How does Apidog help reduce npm supply chain risk?

Apidog provides a built-in HTTP client, test runner, mock server, and documentation generator for API development.

That can reduce the need for npm packages such as Axios, node-fetch, Jest, Express-based mock servers, and other testing dependencies. Fewer dependencies means fewer attack vectors in your API development workflow.

What is npm package provenance?

Package provenance uses Sigstore to cryptographically link a published npm package to its source repository and CI/CD build environment.

It helps answer:

  • Where was this package built?
  • Which commit produced it?
  • Which workflow published it?

Verify it with:

npm audit signatures
Enter fullscreen mode Exit fullscreen mode

How many npm packages are malicious?

Snyk identified over 3,000 malicious npm packages in 2024. By Q4 2025, Sonatype blocked 120,612 malware attacks in a single quarter across npm, PyPI, and other registries.
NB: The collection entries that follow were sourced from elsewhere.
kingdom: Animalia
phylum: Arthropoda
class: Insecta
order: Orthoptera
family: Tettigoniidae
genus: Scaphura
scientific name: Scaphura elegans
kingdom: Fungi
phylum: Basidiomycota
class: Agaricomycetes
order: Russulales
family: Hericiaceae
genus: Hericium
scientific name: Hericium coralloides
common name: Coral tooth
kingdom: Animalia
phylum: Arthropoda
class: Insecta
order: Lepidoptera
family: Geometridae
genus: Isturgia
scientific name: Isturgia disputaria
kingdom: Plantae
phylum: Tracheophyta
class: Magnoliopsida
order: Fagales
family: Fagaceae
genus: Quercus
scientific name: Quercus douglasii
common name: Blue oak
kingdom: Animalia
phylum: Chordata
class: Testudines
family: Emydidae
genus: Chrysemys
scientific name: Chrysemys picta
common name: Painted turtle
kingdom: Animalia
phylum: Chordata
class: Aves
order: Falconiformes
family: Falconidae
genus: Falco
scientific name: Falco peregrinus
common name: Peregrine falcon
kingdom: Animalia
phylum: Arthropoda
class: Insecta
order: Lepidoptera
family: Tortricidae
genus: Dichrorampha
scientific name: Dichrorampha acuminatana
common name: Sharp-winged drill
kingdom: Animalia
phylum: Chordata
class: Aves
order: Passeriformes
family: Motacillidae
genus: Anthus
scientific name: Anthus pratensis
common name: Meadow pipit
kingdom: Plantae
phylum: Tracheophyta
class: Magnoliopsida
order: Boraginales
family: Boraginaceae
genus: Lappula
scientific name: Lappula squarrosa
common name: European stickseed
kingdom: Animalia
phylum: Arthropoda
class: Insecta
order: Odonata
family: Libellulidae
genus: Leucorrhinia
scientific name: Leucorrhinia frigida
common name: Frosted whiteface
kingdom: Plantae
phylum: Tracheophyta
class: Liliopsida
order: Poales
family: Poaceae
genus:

Most malicious packages are low-download typosquats, but high-profile compromises like Axios show that popular packages are not immune.

What is PackageGate?

PackageGate is a set of six zero-day vulnerabilities disclosed in January 2026 affecting npm, pnpm, vlt, and Bun.

One finding showed that Git-based dependencies can carry configuration files that enable code execution even when lifecycle scripts are disabled.

If you use Git dependencies:

  • Pin them to commit hashes
  • Review repository contents
  • Avoid broad branch references like main
  • Do not rely only on ignore-scripts

Key takeaways

  • Commit lockfiles and use frozen installs such as npm ci.
  • Disable lifecycle scripts with ignore-scripts=true.
  • Pin exact versions with save-exact=true.
  • Use overrides to control transitive dependency resolution.
  • Verify package signatures with npm audit signatures.
  • Combine npm audit, Socket.dev, and Snyk in CI.
  • Replace unnecessary packages with Node.js native APIs.
  • Reduce API testing dependencies with integrated tools like Apidog.
  • Monitor CI/CD network egress with StepSecurity Harden-Runner.

Every dependency is a trust decision. Reduce the number of decisions, verify the ones that remain, and monitor what your build does at install time.